#### [STATED EXERCISE]
Copy out the entries from the line containing "text Źródła: [118, 358, 1122, 415]" through the line containing "text Na typach", including both of those lines, with no changes.

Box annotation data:
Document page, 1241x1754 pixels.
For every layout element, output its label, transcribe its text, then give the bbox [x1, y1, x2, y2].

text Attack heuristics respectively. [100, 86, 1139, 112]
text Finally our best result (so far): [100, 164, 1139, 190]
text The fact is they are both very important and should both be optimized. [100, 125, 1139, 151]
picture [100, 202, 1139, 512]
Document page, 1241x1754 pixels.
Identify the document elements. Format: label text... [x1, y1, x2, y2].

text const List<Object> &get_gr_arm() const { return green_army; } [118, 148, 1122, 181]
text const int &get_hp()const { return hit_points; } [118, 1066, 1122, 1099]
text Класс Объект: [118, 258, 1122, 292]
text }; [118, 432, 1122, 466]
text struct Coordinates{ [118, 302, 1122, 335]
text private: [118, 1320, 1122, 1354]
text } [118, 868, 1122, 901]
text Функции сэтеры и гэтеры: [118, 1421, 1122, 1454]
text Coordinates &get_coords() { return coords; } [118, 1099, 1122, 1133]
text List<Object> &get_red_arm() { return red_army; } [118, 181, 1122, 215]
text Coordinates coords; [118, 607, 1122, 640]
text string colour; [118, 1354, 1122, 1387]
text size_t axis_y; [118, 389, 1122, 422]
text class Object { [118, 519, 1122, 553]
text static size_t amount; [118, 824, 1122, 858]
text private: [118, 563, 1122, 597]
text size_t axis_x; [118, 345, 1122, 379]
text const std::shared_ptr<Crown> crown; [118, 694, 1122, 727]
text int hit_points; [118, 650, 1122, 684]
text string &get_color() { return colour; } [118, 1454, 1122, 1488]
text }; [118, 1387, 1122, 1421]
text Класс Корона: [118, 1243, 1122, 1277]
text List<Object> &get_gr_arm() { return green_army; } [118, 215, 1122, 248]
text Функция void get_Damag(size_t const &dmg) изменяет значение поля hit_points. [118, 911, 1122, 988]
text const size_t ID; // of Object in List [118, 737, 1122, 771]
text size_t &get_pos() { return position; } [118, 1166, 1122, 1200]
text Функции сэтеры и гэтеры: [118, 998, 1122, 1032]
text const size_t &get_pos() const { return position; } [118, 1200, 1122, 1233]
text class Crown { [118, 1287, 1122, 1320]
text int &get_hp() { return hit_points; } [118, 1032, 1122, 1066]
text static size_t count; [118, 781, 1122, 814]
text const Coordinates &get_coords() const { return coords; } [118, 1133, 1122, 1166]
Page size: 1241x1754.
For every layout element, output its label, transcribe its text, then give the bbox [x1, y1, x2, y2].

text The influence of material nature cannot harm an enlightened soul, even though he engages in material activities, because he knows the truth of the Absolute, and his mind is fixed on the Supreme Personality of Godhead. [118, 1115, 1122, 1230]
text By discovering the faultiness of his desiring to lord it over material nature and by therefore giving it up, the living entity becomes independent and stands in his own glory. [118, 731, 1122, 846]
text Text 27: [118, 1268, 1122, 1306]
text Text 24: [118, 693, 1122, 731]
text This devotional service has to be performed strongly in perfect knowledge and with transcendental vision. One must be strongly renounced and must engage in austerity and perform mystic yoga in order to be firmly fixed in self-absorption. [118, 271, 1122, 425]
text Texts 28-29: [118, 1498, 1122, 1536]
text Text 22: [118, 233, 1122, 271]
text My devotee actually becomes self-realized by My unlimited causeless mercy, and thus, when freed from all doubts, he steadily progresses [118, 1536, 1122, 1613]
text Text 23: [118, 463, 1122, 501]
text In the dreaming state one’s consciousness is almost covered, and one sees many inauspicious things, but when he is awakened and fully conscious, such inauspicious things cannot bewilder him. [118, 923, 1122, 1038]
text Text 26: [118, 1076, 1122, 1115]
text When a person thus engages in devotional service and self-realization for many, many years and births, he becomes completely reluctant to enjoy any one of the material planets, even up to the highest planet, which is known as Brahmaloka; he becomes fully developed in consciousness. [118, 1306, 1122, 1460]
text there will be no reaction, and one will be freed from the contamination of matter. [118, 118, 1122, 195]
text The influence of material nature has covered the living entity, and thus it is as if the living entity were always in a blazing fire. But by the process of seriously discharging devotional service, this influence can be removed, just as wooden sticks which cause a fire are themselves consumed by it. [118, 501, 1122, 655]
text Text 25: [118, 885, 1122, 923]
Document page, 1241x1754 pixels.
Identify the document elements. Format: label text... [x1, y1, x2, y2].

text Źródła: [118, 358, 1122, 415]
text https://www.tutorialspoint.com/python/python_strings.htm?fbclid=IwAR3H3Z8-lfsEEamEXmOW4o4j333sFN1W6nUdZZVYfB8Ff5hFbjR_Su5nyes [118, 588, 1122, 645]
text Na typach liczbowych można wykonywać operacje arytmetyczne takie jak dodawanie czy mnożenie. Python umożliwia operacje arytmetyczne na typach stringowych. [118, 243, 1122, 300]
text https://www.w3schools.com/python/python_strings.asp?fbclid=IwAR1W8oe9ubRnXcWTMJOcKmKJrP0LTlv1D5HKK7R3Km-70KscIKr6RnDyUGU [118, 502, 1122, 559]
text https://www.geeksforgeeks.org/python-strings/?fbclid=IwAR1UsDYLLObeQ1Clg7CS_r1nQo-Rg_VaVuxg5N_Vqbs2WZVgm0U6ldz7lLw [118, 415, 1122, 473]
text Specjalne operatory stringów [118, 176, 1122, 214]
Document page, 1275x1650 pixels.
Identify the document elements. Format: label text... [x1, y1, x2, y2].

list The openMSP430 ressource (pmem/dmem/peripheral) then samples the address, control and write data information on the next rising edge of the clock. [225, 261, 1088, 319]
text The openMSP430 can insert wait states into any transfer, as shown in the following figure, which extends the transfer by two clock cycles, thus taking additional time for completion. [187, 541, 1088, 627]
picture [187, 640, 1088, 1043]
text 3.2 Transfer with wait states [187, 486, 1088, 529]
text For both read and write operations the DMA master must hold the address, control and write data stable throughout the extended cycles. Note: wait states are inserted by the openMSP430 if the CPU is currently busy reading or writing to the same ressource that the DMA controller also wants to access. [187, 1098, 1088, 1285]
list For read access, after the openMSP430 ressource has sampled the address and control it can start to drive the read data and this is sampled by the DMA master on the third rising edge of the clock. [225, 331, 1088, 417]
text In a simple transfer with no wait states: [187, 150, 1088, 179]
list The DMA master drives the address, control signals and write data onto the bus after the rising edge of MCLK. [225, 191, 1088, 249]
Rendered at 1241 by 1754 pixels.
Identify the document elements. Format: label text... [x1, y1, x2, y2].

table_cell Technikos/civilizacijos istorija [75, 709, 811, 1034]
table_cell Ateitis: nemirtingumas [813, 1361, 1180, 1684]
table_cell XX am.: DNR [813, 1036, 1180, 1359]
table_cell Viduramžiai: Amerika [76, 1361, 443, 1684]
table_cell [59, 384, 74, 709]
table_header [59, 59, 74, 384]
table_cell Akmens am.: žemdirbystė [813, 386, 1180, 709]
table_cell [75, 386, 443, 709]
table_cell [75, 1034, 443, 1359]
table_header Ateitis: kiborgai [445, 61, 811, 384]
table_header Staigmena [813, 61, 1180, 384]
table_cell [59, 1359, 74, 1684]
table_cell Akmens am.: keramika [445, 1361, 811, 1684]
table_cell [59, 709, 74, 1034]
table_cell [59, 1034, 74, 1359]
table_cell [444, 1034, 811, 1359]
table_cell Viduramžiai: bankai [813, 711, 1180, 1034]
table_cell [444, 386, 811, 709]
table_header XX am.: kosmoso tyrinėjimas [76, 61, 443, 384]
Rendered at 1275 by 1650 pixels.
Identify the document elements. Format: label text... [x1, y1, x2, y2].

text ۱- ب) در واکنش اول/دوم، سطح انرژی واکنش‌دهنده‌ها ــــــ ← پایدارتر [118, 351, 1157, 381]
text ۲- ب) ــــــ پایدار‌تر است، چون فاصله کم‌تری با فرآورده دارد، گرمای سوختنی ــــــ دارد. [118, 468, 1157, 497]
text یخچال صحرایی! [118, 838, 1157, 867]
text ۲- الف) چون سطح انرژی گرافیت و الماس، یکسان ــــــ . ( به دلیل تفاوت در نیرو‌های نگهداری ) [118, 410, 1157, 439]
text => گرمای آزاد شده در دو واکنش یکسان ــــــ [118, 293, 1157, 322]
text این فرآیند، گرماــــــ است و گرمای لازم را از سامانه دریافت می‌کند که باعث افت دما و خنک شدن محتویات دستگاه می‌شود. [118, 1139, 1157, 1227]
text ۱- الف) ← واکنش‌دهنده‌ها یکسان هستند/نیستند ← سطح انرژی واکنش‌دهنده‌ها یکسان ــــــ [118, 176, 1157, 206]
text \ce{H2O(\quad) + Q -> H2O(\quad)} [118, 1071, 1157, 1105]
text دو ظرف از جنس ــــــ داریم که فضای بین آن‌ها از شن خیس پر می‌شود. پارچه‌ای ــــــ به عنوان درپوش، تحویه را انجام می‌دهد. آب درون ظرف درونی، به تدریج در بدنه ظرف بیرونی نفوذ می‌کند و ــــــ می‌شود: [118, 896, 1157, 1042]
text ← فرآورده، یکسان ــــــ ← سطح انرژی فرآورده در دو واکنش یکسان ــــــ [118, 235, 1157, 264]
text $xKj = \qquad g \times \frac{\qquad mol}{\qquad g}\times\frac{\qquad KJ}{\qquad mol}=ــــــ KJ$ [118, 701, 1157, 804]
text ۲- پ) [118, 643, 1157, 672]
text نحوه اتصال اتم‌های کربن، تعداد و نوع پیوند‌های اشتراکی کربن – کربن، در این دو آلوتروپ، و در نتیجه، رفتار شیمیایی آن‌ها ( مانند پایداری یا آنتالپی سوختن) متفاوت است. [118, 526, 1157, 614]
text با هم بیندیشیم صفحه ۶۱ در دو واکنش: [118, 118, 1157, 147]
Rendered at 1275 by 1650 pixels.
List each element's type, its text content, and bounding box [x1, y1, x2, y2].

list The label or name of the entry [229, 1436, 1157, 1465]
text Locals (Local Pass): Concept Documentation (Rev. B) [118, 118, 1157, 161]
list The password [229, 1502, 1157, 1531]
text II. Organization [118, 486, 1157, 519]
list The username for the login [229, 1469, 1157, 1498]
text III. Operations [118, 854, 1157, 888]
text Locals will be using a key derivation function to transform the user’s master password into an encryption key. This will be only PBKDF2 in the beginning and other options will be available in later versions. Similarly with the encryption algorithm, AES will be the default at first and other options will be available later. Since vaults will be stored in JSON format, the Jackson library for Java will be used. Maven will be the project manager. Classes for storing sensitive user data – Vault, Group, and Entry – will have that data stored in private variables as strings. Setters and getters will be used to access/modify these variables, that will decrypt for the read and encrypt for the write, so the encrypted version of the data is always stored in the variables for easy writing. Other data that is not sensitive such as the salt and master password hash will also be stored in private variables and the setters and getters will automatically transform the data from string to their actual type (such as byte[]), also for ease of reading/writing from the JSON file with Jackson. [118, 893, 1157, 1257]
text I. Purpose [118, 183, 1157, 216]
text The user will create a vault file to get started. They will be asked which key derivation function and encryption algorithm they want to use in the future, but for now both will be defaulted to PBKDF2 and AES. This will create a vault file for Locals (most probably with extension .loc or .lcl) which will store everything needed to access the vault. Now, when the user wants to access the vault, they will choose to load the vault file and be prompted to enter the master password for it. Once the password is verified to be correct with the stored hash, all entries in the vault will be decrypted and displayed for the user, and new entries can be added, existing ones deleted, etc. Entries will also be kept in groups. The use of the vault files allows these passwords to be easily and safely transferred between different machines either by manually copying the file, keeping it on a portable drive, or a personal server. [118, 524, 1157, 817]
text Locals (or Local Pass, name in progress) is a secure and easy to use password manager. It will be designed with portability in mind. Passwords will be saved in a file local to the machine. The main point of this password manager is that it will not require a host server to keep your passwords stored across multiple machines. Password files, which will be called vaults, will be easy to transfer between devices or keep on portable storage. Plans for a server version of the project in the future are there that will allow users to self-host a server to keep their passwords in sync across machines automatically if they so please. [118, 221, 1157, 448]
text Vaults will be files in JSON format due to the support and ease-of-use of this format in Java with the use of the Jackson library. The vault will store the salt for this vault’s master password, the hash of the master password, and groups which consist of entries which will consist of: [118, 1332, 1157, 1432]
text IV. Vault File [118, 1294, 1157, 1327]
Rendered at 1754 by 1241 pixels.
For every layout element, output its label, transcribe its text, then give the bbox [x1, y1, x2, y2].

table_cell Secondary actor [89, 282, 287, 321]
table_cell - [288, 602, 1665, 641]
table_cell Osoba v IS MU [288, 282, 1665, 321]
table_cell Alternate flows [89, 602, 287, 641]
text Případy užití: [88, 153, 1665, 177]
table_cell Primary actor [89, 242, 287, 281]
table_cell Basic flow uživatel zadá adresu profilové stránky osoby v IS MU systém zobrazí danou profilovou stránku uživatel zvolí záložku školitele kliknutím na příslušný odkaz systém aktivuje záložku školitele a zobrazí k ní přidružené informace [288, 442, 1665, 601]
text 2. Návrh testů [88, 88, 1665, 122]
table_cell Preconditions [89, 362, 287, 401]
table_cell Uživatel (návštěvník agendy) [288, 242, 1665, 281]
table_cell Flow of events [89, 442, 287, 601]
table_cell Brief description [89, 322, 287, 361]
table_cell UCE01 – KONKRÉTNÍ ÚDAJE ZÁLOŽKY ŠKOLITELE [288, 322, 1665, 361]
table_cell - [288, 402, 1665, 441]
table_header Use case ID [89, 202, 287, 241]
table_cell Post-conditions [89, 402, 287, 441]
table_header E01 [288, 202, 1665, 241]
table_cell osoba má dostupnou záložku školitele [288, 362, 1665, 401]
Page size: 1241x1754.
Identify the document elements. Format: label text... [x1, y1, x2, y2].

#### [THE ANSWER]
text Źródła: [118, 358, 1122, 415]
text https://www.tutorialspoint.com/python/python_strings.htm?fbclid=IwAR3H3Z8-lfsEEamEXmOW4o4j333sFN1W6nUdZZVYfB8Ff5hFbjR_Su5nyes [118, 588, 1122, 645]
text Na typach liczbowych można wykonywać operacje arytmetyczne takie jak dodawanie czy mnożenie. Python umożliwia operacje arytmetyczne na typach stringowych. [118, 243, 1122, 300]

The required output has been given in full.